Other Sleep Accessories for Back Sleepers
A mattress is the best place to start if you’re dealing with poor sleep, but you can elevate your rest even more by choosing the best sleep accessories for your needs. Back sleepers will need a supportive pillow to prevent snoring or reflux, and some might find they like an added topper for extra cushioning.
All pillows have a certain “loft,” or thickness, which can either support the neck or cause it to sink down uncomfortably. Back sleepers should opt for a medium or high-loft pillow with ample cushioning— they should feel supported without sinking down too far, causing neck or head pain.
If your chosen mattress still feels too firm, you can use a topper. Back sleepers with lower back pain may like this approach since it adds an extra layer of cushioning while maintaining the feel of the bed underneath. This way, you don’t need to buy a new mattress if you’re feeling unsupported.
However, if your bed is 7 years or older and you’re sinking down, feeling stuck, or waking up in pain, it may be time for a new mattress after all.
Frequently Asked Questions
Is a firm mattress good for back sleepers?
Back sleepers typically find medium, medium-soft, and medium-firm mattresses most comfortable because they keep you lifted while providing some cushion for the shoulder blades. Overly-firm mattresses do a good job of maintaining healthy spinal alignment, but they can cause pain if they don’t provide enough comfort.

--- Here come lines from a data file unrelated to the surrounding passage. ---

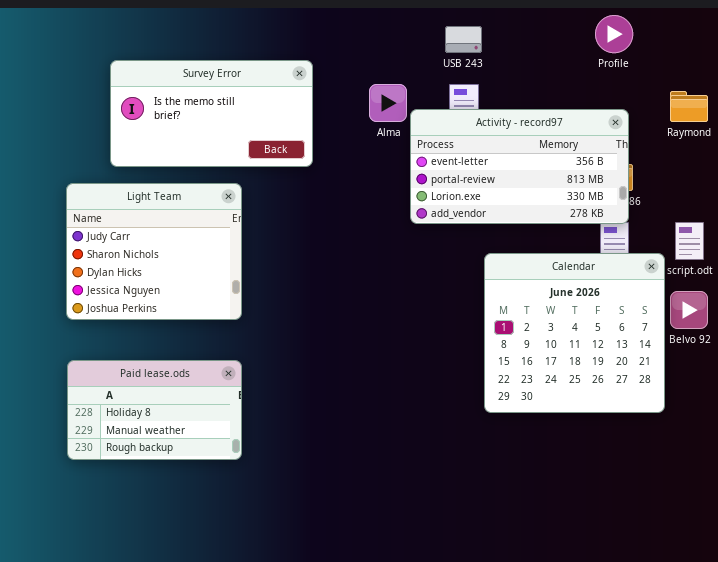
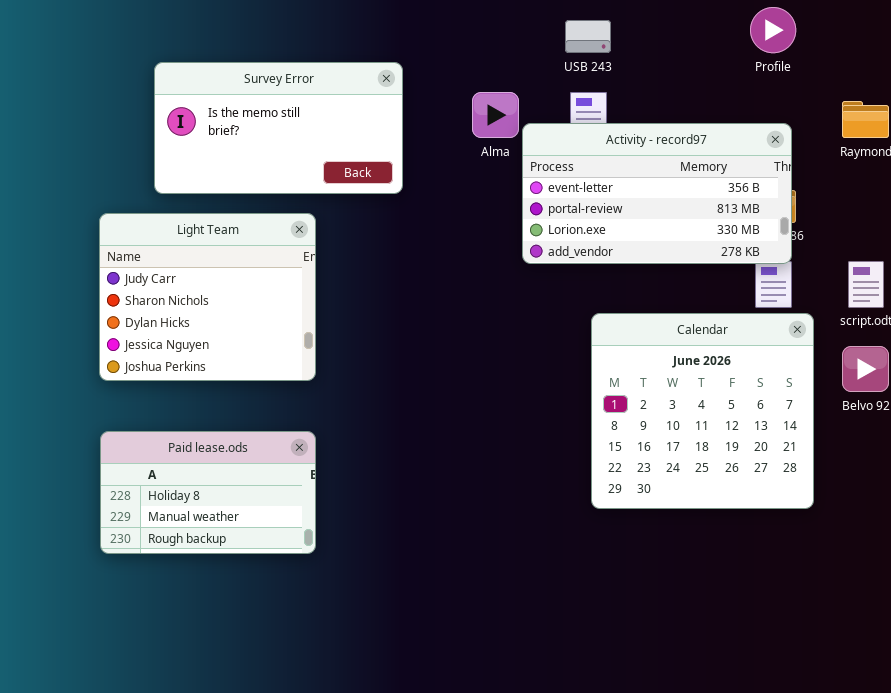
Calendar: [484,253,665,413] -> [591,313,814,509], moved

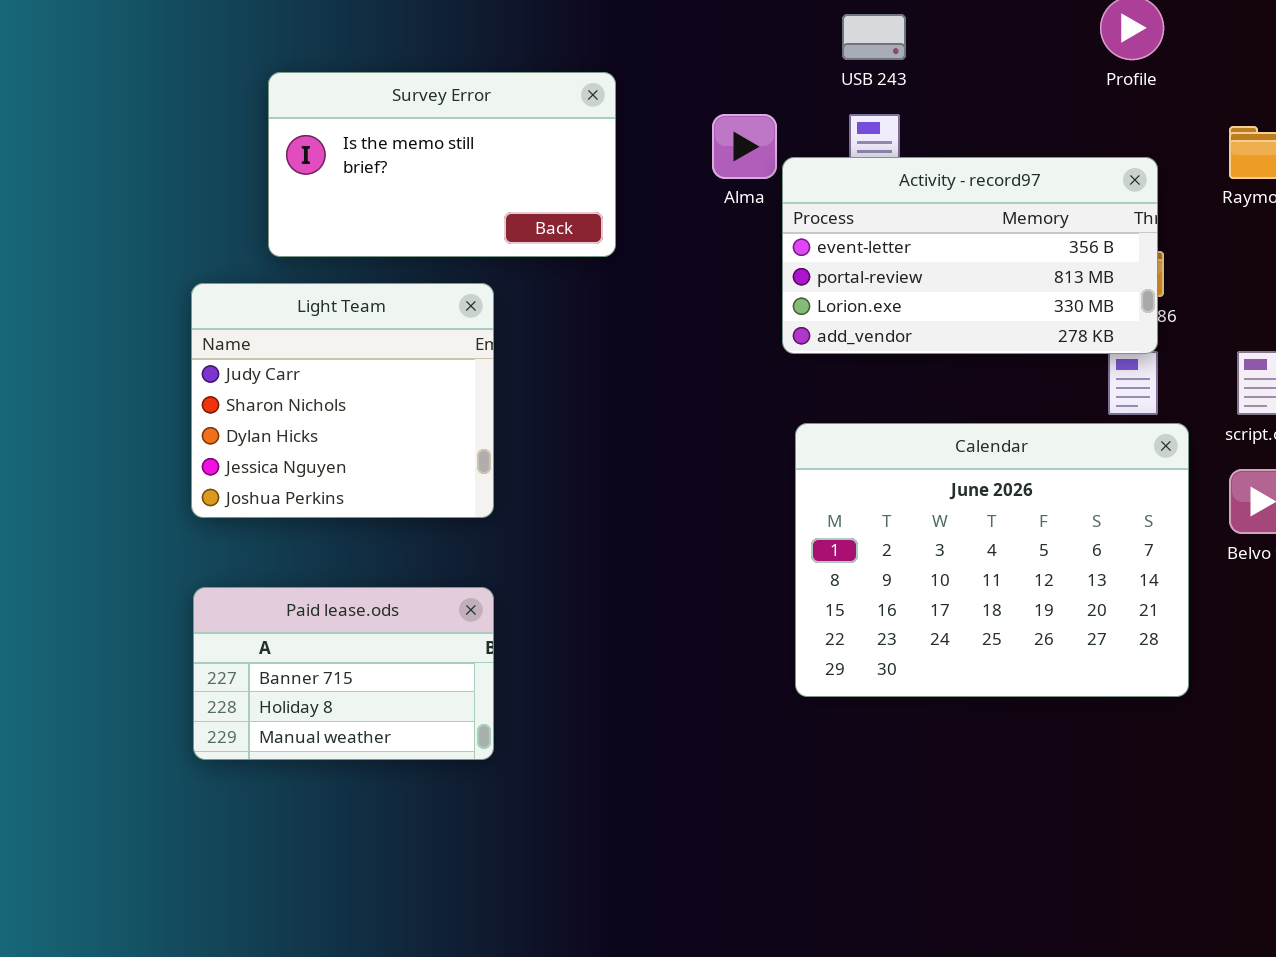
Calendar: [591,313,814,509] -> [795,423,1189,697], resized
Paid lease.ods: [100,431,316,554] -> [193,587,494,760], scrolled up 1 row

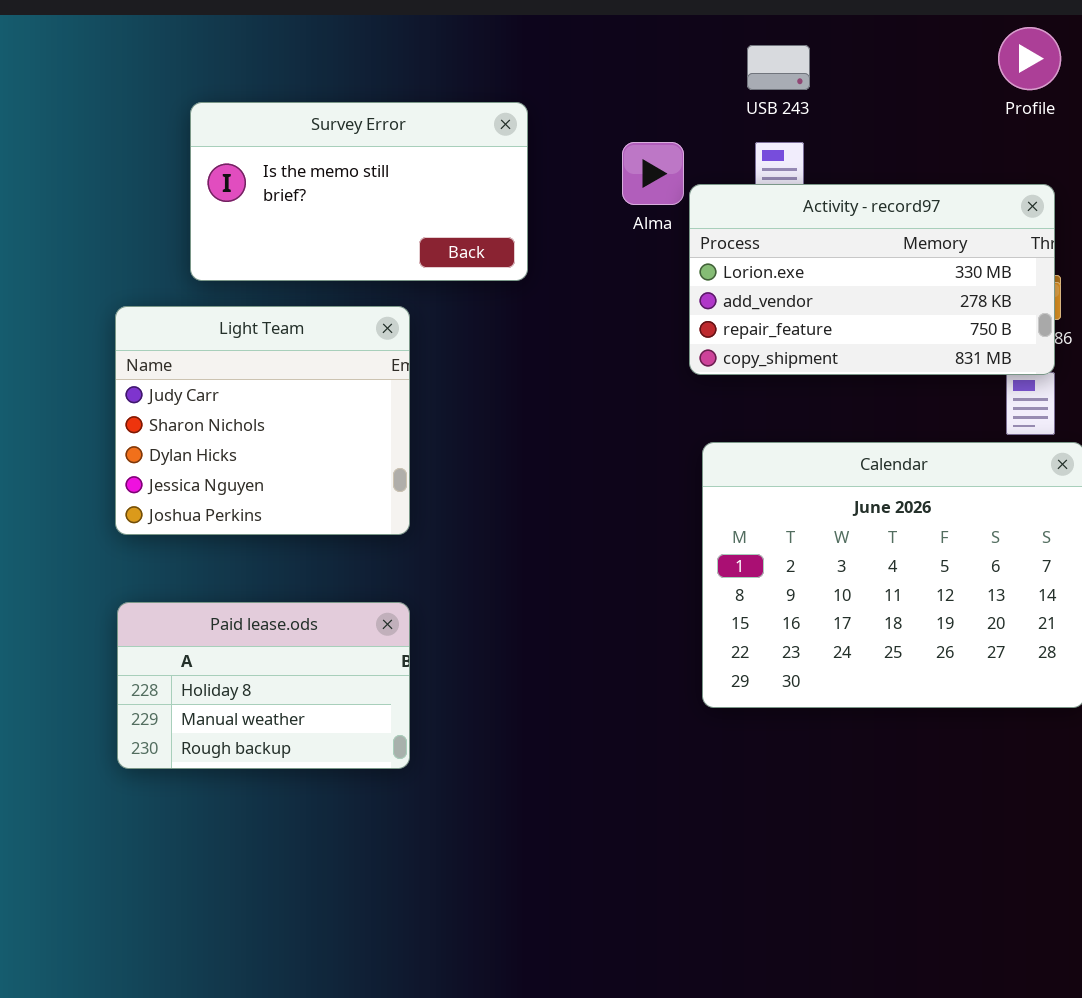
Activity - record97: [782,157,1158,354] -> [689,184,1055,375], scrolled down 2 rows
Paid lease.ods: [193,587,494,760] -> [117,602,410,769], scrolled down 1 row

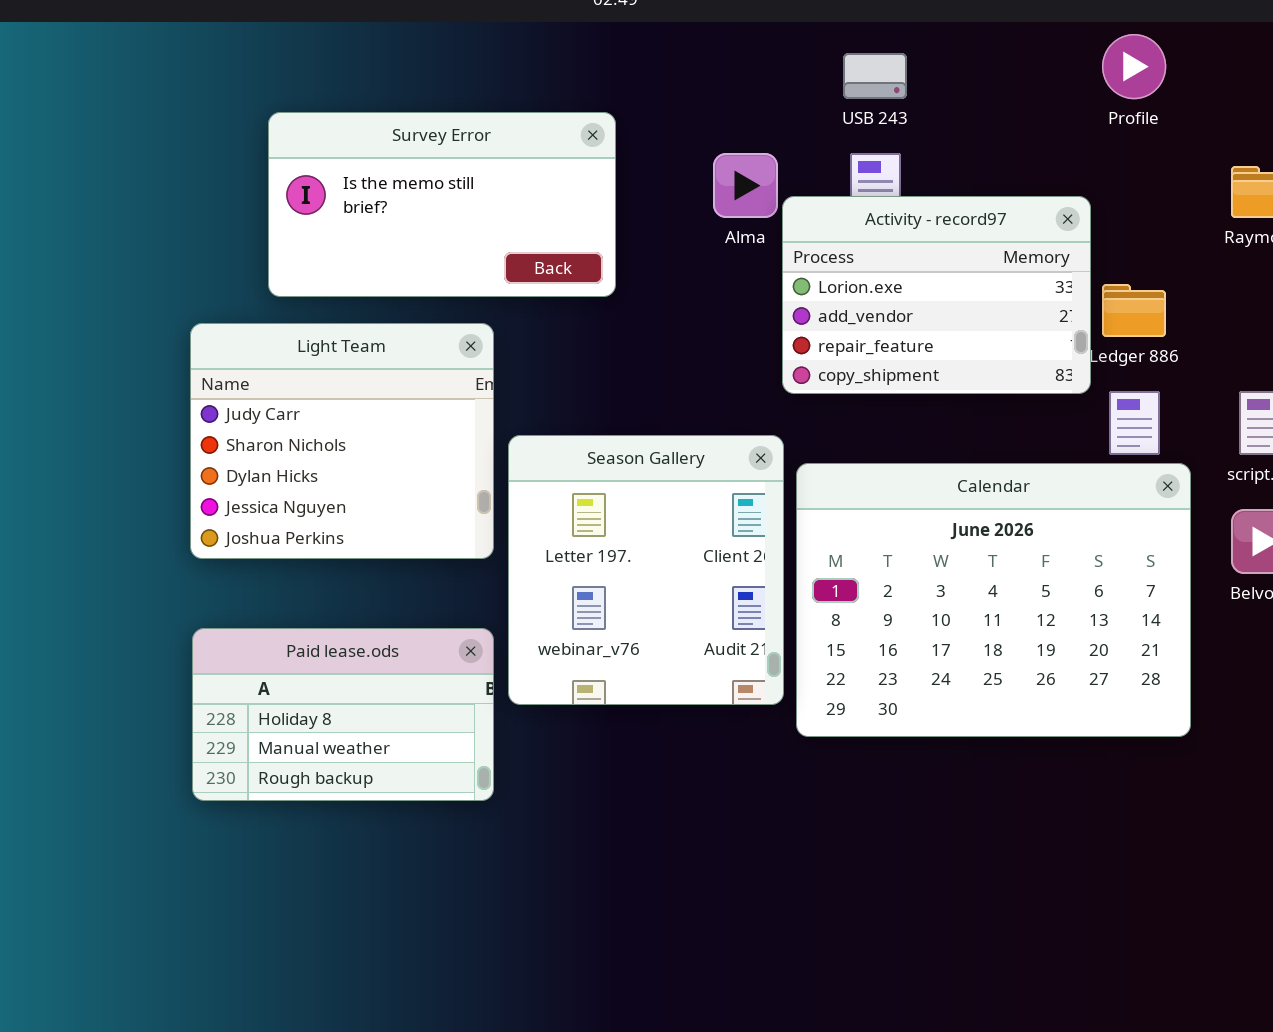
Activity - record97: [689,184,1055,375] -> [782,196,1091,394], resized
Season Gallery: none -> [508,435,784,705], opened

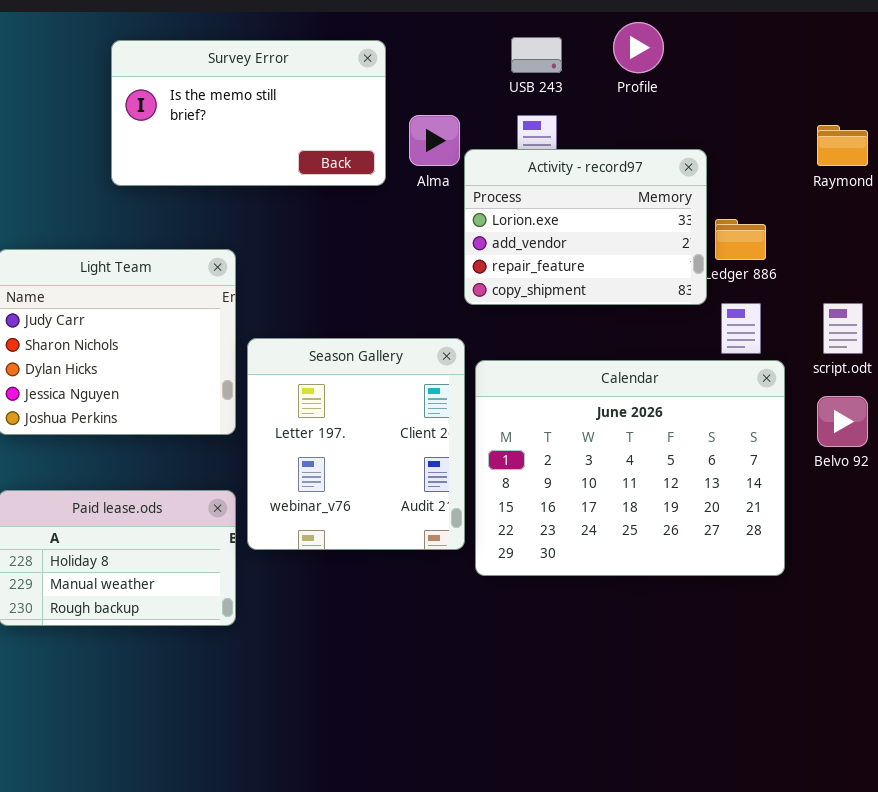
Profile: [1102,34,1166,99] -> [613,22,664,73], moved
Survey Error: [268,112,616,297] -> [111,40,386,186], moved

What is the best type of mattress for back sleepers?
Back sleepers can get good sleep on really any type of mattress, it all depends on personal preference. While side sleepers are advised to avoid innersprings because they lack cushion, back sleepers can get comfy on spring or all-foam mattresses. Out of all of the mattress types, we suggest memory foam mattresses and hybrids for back sleepers because they relieve pressure and maintain a healthy spine.
Can memory foam hurt your back?
Memory foam is a pressure-relieving material, so it shouldn’t cause aches and pains. That said, if you’re sleeping on a memory foam mattress that isn’t compatible with your sleep needs, it can cause discomfort. Whether the bed’s too firm or too soft, memory foam can really only relieve pain when you’re on a mattress designed for your sleep needs.
What is the best mattress for a person with back problems?
The best mattresses for back pain are usually medium-firm memory foam beds. Memory foam mattresses evenly distribute your weight and alleviate tension, and medium-firm mattresses are thought to be the best at keeping the spine in a healthy position.
What firmness is best for back sleepers?
This really depends on body weight. Petite back sleepers will like medium-soft mattresses, plus-size back sleepers will need something firm, and back sleepers between 130 and 230 pounds can get comfy sleep on either medium, soft, or firmer mattresses—depending on personal preference.
Did You Find Your Next Mattress?
Back sleepers are a rare breed, but they enjoy better spinal alignment than side sleepers while also facing the risk of snoring or obstructed airways. Choosing the right mattress can help them avoid these issues— one with an ample support system, pressure-relieving materials, and minimal sinkage.
Look for a mattress with a trial period of at least 30 days and a generous warranty (at least 10 years). You’ll soon be on your way to sleeping peacefully and pain-free!